(Extracted records)
========================================================================
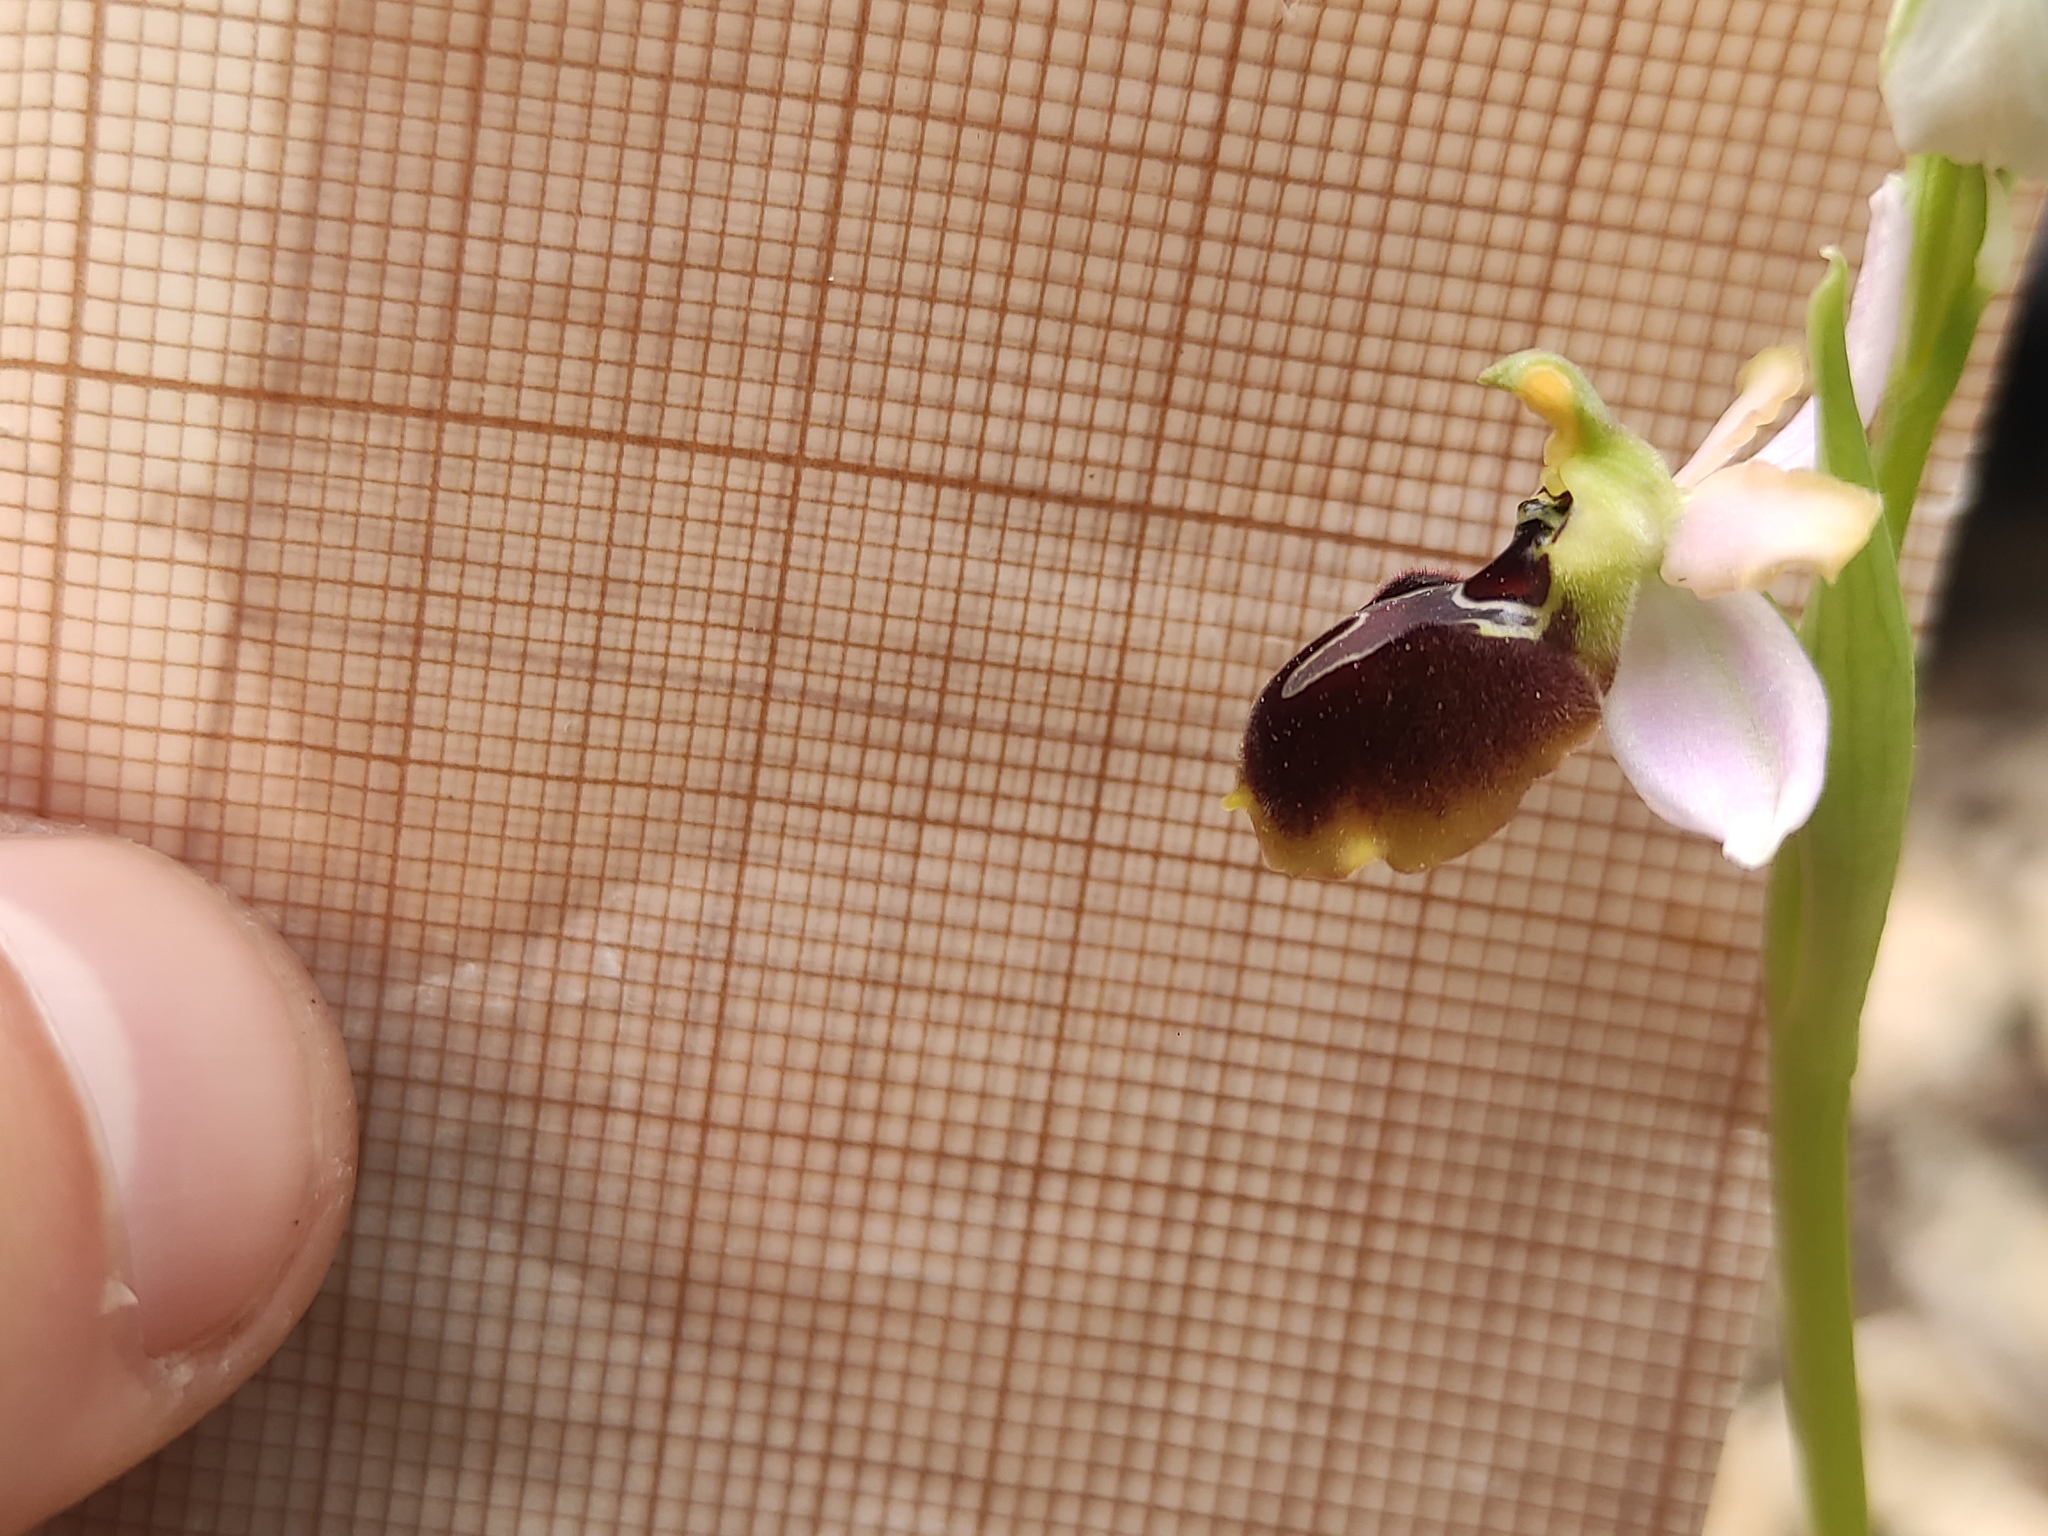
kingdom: Plantae
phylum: Tracheophyta
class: Liliopsida
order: Asparagales
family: Orchidaceae
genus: Ophrys
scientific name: Ophrys sphegodes
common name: Early spider-orchid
========================================================================
Requirements: Pull out the naming lines from every entry above, from kingdom through common name, and copy them with no changes. Leave the pictures out.

The response:
kingdom: Plantae
phylum: Tracheophyta
class: Liliopsida
order: Asparagales
family: Orchidaceae
genus: Ophrys
scientific name: Ophrys sphegodes
common name: Early spider-orchid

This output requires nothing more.